Tissue-arterial PCO2 difference is a better marker of ischemia than intramural pH (pHi) or arterial pH-pHi difference.

Gastric intramucosal pH (pHi) is often calculated by the Henderson-Hasselbalch equation, using arterial plasma [HCO3-]ap and PCO2 measured in saline obtained from a silastic balloon tonometer after equilibration in the lumen of the stomach. A pHi value less than approximately 7.3 pH units is often taken as evidence of intestinal ischemia.
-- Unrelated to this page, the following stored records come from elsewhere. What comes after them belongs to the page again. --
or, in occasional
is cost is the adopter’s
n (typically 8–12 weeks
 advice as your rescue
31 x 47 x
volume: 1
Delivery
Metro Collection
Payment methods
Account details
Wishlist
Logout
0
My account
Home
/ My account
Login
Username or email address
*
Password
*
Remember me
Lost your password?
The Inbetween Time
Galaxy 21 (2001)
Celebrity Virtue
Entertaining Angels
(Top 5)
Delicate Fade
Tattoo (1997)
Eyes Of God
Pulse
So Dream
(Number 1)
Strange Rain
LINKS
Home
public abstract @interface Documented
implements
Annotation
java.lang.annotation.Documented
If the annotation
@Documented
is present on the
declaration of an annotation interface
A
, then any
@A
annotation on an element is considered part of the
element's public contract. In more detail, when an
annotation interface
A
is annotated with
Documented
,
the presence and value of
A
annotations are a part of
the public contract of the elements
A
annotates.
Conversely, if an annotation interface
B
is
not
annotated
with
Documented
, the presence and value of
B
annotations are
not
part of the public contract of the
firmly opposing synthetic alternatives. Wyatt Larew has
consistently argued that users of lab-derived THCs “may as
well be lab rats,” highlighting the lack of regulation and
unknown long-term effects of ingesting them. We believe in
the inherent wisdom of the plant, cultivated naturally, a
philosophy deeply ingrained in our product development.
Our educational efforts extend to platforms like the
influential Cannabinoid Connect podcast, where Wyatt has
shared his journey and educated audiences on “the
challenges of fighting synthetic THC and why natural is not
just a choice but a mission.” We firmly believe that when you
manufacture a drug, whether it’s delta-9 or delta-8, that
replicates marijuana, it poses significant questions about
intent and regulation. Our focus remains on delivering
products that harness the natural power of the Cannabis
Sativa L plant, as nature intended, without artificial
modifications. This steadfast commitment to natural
An alternative measure is tissue PCO2 (PtCO2)-PaCO2 difference [P(t-a)CO2]. The idea is that PtCO2 will increase slightly relative to PaCO2 as O2 supply decreases, and then increase strikingly when flow decreases to a critical value, because of liberation of CO2 from tissue Hco3- by anaerobically generated strong acid. A third method is arterial plasma pH (pHap)-pHi difference [pH(ap-i)]. We used mathematical simulations to test the hypotheses that calculated pHi is independent of arterial acid-base status; and pH(ap-i) provides the same information as does P(t-a) CO2. Using the Van Slyke version of the arterial whole blood [standard base excess] ([SBE]aWB) equation, it was found that a change in [SBE]aWB at constant PaCO2 and constant PtCO2 produces a change in calculated pHi (P = 0), such that the relation between changing [SBE]aWB and changing pHi is predictable by a single polyomial equation (R2 = .999). pH(ap-i) avoids this confounding influence of [SBE]aWB. However, it was further shown that pH(ap-i) can be associated with a wide range of P(t-a)CO2, depending on the magnitude of pH(ap-i), and on the PaCO2 at which P(t-a)CO2 is measured. We conclude that P(t-a)CO2 is a more reliable index of gastric oxygenation than is pHi alone or pH(ap-i).